W. T. Sherman, Major-General
commanding
Sherman then turned south, ignoring the attempts of General Hood and the Confederate army to coax him back into battle. The March to the Sea began, and now Sherman came into his own. Generals had always protected their links with headquarters, which they needed to give and receive orders, food, and ammunition. Knowing he would now go deep into Southern territory, and that he could not defend his supply lines, Sherman cut them loose. (He let Grant know his intentions, and Grant said he preferred otherwise, wishing Sherman to attack Hood; but he left the final decision to Sherman.) Said the British military experts of the
Army and Navy Gazette,
“If Sherman has really left his army up in the air and started off without a base to march from Georgia to South Carolina, he has done either one of the most brilliant or one of the most foolish things ever performed by a military leader.” For three tense months, Sherman was entirely on his own; Grant and Lincoln had no clue what he was doing, whether he was winning or losing, alive or dead. (When Sherman was close to Savannah, Grant even sent orders by messenger for him to break off the march and come to Virginia by sea. Sherman, upset, did not respond and intensified his assault on Savannah; when it finally fell, he persuaded Grant to rescind the new orders and allow him to continue the march through the Carolinas.)

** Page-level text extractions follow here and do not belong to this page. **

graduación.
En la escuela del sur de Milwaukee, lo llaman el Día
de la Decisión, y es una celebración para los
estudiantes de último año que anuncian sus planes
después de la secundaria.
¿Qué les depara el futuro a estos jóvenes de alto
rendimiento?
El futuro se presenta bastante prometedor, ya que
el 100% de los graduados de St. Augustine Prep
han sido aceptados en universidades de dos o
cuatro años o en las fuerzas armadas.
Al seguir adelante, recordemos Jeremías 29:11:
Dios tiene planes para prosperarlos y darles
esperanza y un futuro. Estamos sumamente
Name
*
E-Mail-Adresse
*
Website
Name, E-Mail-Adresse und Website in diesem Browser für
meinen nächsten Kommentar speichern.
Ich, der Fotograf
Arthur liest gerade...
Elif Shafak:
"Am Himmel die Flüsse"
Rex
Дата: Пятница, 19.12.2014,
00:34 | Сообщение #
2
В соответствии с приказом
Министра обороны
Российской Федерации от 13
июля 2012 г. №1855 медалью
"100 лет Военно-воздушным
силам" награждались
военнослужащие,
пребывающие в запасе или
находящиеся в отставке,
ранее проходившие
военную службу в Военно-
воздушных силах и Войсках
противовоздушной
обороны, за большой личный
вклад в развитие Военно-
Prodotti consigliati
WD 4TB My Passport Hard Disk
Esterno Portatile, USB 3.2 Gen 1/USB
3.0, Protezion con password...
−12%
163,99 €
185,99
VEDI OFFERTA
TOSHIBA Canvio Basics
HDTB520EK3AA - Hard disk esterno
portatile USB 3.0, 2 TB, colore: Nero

Sherman now started his innovative attack on civilian morale and property. His men foraged off the land, forced to do so by lack of supplies, but also as part of Sherman's new military strategy. Attack and destroy property, not soldiers; ruin the ability to wage war—by decimating crops, farms, cities, and, most important, civilian morale. With their base of support thus ravaged, even the most gallant warriors would have to submit. When Sherman was finished, the South would have neither the food nor the will to keep up the fight. At about this time, a Russian anarchist, Mikhail Bakunin, had divined what was in Sherman's psyche: all destruction, Bakunin taught, is also a creative destruction. Sherman was unapologetic then and later: “If the people raise a howl against my barbarity and cruelty, I will answer that war is war.” “War is cruelty, and you cannot refine it,” he had told Atlantans. After the war, he reflected on the emotional impact of his warfare, the suffering he may have known from his own personal depression: “My aim then was to whip the rebels, to humble their pride, to follow them to their inmost recesses, and make them fear and dread us. ‘Fear of the Lord is the beginning of wisdom.' ”
 
 
SHERMAN WAS IN a high-strung, high-energy, hyperthymic state (which appeared to be his usual personality when he was not severely manic or depressed), but he was not disconnected from reality as he had been in Kentucky. A Grant emissary reported Sherman engaged in “a marvelous talk about a march to the sea. His mind, of course, was full of it. He seemed the very personification of nervous energy.” Sherman “rocked back and forth in his chair, his hands were at work shredding the newspaper they held, while his stockinged feet darted in and out of their slippers.”
During the next three months Sherman's troops slowly moved toward Savannah, systematically tearing up railroad tracks and heating and twisting the rails into spirals (“Sherman's neckties”), often shaping the metal into the letters “US.” Troops lived off whatever they found en route to the Atlantic, and though Sherman had ordered them not to take more than the mission required, and not to harm or even insult civilians, but to burn the property of anyone who defied them, once the destruction began it was difficult to rein in. Soldiers looted homes, and there were reports of rape, torture, and killing. When rebel guerrillas began planting explosives in the roads, Sherman used Confederate prisoners as minesweepers.